Private equity firms are not seeing as much value out of their initial investments as they thought they would, according to Matt Jeffery, associate partner at Wavestone.
Speaking to FT Adviser, Jeffery discussed what he expected to see happening within the wealth and advice space in the coming months.
Jeffery touched upon M&A in the market and did not see the rate of it slowing in the £100mn to £500mn space.
“There’s the interesting part around how the market might be shaped by the end of the year, which is due to the PE cycles coming to an end, and people running towards the end of their cash.
“The second side is, we will see interesting strategies around how best to build the businesses, because valuation techniques will probably change slightly, because PE firms in general are not realising the value out of their initial investments as much as they thought they would.
“So improving what the operating model looks like, optimising cost and creating interesting add-ons to those businesses to improve the top line is what we could see happening,” he explained.
Adviser-as-platform
Jeffery highlighted how adviser-as-platforms were “still hugely prevalent” as firms looked to try and add another revenue stream to their business but also take greater control of the customer experience.
“It’s about having the potential of owning some of that client experience, front end and the servicing, in terms of the responsibilities that the business takes on. That’s definitely very prevalent and doesn’t feel like it’s letting up,” he added.
In terms of whether we would see more adviser-as-platform propositions cropping up, Jeffery believed there were pros and cons to firms looking to offer this.
He said: “If firms are looking at it in terms of ‘we can take on this responsibility, and we can offer it maybe cost plus’, it’s not a massive revenue driver. But what we are doing is bringing the control of this stuff back in house.
“So we’re possibly creating straight through processing from the kind of core back office and advice engines into the platform and then into the investments, therefore creating efficiency.
“Some firms we’ve worked with have offered that pretty much at cost, so it just becomes part of the advice ecosystem that the firm is building. That way is potentially really, really positive.”
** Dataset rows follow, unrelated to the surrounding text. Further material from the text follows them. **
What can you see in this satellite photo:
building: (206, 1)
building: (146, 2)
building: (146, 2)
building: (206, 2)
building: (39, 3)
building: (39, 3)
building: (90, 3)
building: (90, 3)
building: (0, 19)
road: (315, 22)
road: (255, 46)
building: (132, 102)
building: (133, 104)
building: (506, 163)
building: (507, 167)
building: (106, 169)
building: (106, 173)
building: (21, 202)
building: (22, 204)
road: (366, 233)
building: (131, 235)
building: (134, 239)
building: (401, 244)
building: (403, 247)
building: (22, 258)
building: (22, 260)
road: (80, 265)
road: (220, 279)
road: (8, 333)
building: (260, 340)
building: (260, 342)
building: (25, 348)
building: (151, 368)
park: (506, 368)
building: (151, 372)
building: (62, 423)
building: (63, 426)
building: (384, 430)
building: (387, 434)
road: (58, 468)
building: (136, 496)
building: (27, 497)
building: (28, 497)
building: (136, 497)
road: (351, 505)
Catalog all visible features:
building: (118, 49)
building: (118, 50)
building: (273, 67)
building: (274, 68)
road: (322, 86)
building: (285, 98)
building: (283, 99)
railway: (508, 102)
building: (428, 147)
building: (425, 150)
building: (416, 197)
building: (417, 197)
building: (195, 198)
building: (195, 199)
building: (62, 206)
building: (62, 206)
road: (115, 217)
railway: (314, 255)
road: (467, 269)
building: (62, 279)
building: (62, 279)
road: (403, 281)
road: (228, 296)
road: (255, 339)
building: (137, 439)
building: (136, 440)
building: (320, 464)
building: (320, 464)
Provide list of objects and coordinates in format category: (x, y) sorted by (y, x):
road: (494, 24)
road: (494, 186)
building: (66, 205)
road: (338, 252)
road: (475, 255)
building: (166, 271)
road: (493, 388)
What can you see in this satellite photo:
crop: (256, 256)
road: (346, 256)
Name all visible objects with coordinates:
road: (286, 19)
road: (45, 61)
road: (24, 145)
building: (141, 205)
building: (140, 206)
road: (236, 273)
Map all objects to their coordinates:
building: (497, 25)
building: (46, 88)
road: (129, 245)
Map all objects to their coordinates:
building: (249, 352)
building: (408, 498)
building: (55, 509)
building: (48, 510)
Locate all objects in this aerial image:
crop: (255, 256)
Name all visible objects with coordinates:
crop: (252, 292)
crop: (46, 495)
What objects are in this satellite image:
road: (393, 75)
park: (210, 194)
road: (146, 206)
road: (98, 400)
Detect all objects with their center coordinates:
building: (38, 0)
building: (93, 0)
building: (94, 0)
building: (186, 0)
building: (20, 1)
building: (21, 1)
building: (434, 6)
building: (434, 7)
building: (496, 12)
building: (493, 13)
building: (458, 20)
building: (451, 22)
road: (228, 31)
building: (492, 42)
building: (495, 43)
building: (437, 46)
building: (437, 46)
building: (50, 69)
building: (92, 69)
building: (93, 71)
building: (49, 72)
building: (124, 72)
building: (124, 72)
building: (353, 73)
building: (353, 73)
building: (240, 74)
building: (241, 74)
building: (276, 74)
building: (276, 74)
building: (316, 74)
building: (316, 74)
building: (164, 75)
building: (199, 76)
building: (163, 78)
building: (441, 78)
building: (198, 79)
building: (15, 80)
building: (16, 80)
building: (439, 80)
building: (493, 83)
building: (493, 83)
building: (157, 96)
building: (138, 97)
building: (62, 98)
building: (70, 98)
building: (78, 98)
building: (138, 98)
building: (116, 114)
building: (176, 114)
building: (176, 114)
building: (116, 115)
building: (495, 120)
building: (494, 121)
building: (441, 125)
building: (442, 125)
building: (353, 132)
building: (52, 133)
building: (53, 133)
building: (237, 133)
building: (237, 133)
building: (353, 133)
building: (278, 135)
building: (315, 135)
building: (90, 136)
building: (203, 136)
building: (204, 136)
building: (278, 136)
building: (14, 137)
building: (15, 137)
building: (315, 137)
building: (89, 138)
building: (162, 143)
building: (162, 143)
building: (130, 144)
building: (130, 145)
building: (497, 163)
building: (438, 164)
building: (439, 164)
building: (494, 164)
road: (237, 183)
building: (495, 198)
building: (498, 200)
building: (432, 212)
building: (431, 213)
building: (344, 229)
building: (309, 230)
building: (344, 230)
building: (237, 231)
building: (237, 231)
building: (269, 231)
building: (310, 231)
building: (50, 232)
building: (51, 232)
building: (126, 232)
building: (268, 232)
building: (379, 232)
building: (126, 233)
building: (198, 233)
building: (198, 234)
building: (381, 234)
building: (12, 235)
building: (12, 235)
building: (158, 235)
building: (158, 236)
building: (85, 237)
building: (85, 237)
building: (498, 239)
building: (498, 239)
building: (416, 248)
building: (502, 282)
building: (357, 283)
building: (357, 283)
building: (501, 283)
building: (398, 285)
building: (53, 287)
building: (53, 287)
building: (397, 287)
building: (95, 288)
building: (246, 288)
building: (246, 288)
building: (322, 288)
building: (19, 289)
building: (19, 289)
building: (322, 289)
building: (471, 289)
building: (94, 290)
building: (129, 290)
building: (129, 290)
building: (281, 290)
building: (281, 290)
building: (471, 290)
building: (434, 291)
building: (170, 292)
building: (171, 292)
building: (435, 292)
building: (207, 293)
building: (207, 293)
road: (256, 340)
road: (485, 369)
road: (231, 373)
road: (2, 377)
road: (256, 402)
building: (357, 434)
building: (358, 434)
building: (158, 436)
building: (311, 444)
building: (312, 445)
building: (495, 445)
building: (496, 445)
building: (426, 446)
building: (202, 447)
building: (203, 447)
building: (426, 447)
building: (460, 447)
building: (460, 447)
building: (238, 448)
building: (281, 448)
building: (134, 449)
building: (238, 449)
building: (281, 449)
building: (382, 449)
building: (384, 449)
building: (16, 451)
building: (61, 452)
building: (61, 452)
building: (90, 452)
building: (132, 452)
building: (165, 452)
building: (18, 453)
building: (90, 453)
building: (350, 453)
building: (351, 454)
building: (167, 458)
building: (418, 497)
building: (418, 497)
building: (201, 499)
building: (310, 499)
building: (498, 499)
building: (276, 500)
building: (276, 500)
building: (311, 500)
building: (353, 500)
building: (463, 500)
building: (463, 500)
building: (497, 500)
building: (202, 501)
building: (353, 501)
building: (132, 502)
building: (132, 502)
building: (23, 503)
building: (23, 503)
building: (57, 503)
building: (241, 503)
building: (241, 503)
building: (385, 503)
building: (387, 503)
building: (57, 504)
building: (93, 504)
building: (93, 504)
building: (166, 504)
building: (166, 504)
On the other hand, Jeffery mentioned the risks and the controls that needed to be in place in order for firms to be able to offer this proposition.
“There are risks certainly around the controls and the operating model. Some firms have steamed into this quite quickly and realised that actually really boring stuff, like legal entity structure and a conflict of interest register, needs to be locked on before you even start to think about some of the more interesting stuff.
“If there is a mentality shift of actually the adviser-as-platform almost becomes the retail adviser platform of 15 years ago, then we might see a real wholesale shift.
“If the regulator gets really hot on this, and actually there’s deemed to be a kind of more significant risk than is currently thought about adviser-as-platform, then potentially it slows down slightly,” he suggested.
Social media
Jeffery said he was definitely having informal conversations with chief executives of firms about the threat of non-qualified influencers .
“What I am seeing is this switch flicking in people’s minds that actually, having a crest with a lion on it and being called something regal doesn’t give you the license to just go after any clients that are out there anymore. You need to be targeting your propositions, branding and marketing.
Forward thinking firms do have a presence on the major platforms, but very few have differed the brand message based on the platform they’re using
“So lots of firms are having that conversation and asking the question are we actually in the 21st century right here? Are we set up, not just from a proposition perspective, but from a marketing perspective to deal with the intergenerational wealth transfer that everybody is concerned about?” he explained.
Jeffery believed social media was something not enough firms were taking seriously enough.
He added: “The really forward thinking firms do have a presence on the major platforms, but very few have differed the brand message based on the platform they’re using. So something that you post on LinkedIn is potentially very different to something that you post on TikTok and on Instagram.
“So as wealth transfer continues to take place, we will hopefully see more of a differentiation in the messaging that’s going out there, where money is moving into different people’s hands.”